__ACTIVITIES__.
**1)** In the subadvisory agreement excerpt below, which groups tied to the Trust does the text say are or may be interested in the Subadviser? List them all.
**2)** Quote the subadvisory agreement excerpt below, starting with "The Subadviser may enter" and going on through "the Subadviser.".

__EXTRACT PROVIDED__.
5.       SUPPLEMENTAL ARRANGEMENTS

                 The Subadviser may enter into arrangements with other persons
affiliated with the Subadviser to better enable it to fulfill its obligations
under this Agreement for the provision of certain personnel and facilities to
the Subadviser.

6.       CONFLICTS OF INTEREST

                 It is understood that trustees, officers, agents and
shareholders of the Trust are or may be interested in the Subadviser as
trustees, officers or otherwise; that directors, officers and agents of the
Subadviser are or may be interested in the Trust as trustees, officers,
shareholders or otherwise; that the Subadviser may be interested in the Trust;
and that the existence of any such dual interest shall not affect the validity
hereof or of any transactions hereunder except as otherwise provided in the
Agreement and Declaration of Trust of the Trust and the Certificate of
Incorporation of the Subadviser, respectively, or by specific provision of
applicable law.

__INFORMATION GIVEN__.
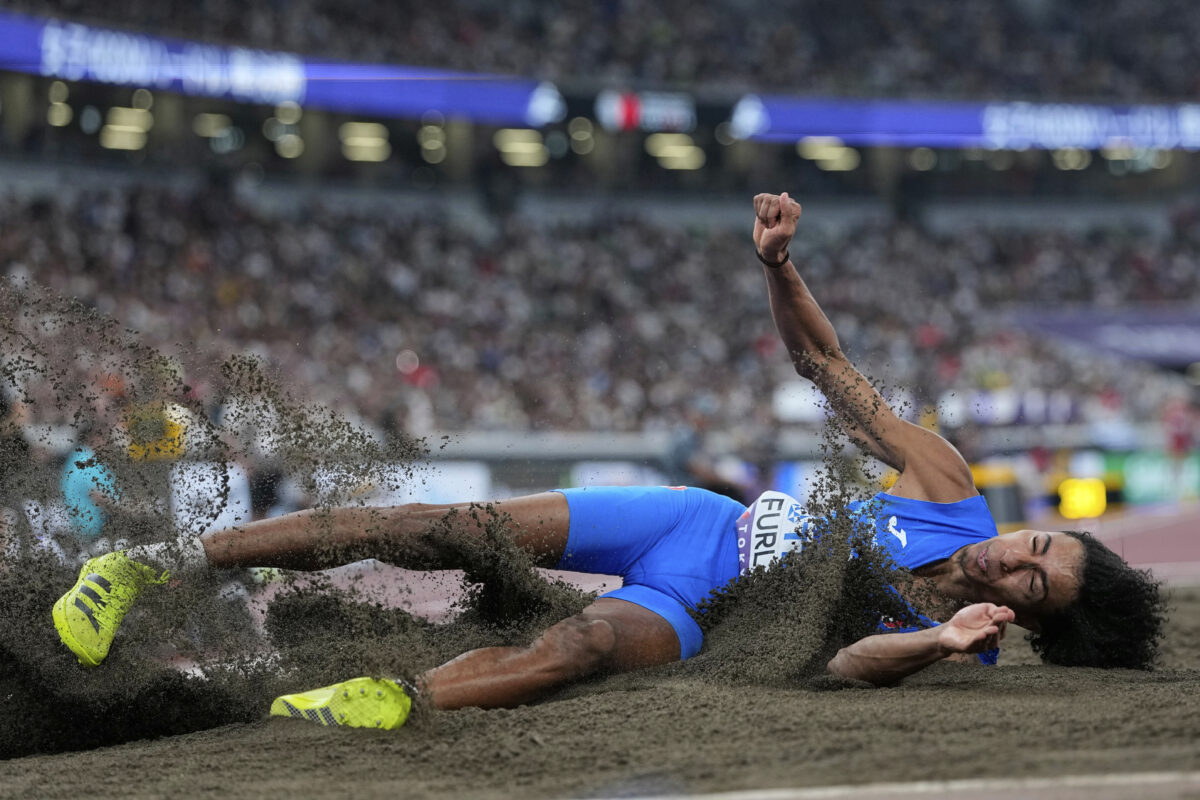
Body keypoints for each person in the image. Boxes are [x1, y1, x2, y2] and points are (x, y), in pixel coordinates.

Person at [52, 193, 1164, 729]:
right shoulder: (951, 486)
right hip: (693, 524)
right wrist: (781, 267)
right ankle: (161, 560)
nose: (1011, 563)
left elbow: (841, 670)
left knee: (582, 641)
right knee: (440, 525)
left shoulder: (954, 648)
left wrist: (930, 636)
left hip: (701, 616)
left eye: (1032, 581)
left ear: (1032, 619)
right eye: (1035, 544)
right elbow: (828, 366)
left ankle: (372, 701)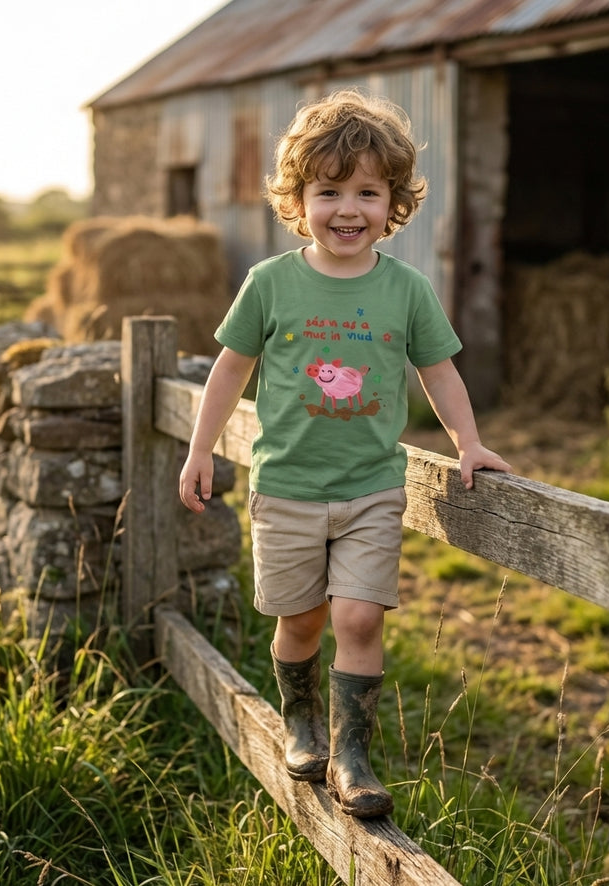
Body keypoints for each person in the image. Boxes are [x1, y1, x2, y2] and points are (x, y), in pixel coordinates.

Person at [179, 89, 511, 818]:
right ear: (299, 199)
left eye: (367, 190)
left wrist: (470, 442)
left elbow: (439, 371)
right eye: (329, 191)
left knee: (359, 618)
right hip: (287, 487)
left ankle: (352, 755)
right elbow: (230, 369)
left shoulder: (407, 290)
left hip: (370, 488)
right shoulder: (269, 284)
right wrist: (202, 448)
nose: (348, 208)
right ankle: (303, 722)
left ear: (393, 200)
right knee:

__PER-TASK OUTPUTS__.
**1)**
trustees
officers
agents
shareholders

**2)**
The Subadviser may enter into arrangements with other persons
affiliated with the Subadviser to better enable it to fulfill its obligations
under this Agreement for the provision of certain personnel and facilities to
the Subadviser.